Soldier and nurse in the American Civil War

Mary Ann Brown (June 30, 1840 – March 15, 1936) was a nurse and soldier in the American Civil War who served alongside her husband in the 31st Maine Infantry Regiment.

==Biography==
Mary Ann Berry was born on June 30, 1840, in Lewiston, Maine. She met her husband, Ivory Brown in 1861, and they married on August 12, 1861. Ivory served for three months in the 1st Maine Volunteer Infantry Regiment, and then enlisted in the 31st Maine Infantry in 1864. Mary likely enlisted as a nurse and disguised herself as a soldier in order to remain close to her husband.

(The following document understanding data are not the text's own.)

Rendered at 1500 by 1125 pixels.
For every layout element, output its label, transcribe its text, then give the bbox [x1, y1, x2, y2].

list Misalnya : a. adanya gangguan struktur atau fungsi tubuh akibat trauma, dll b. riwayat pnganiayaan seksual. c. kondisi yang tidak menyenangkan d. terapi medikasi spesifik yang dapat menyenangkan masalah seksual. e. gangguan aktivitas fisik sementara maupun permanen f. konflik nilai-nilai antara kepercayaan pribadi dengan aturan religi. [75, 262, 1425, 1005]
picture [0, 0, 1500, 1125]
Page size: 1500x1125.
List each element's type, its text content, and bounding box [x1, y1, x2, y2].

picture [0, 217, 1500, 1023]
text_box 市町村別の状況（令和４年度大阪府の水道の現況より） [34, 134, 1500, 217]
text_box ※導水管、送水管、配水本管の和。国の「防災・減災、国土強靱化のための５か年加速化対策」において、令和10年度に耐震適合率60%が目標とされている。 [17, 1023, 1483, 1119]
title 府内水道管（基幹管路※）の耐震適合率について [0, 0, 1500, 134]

She later claimed to have "carried a musket...and fought like the rest of them". She stated she joined because "slavery was an awful thing and we were determined to fight it down". After the war, Mary and Ivory returned to Maine and worked a small farm in Brownfield for nearly forty years. They had one daughter named Lydia. In the late 1890s, Ivory's health began to decline, and began to claim his war pension. He died on October 12, 1903, of kidney disease. Mary outlived him by thirty years, but eventually grew senile and was placed in the local Farrington Hospital, where she died on March 15, 1936, at the age of 95.

She was featured in a Civil War exhibit from 2012-2013, and in 2016, a fundraiser was begun to place a headstone to commemorate her in the Brownfield Pine Grove Cemetery, next to her husband. It was installed on September 13, 2017.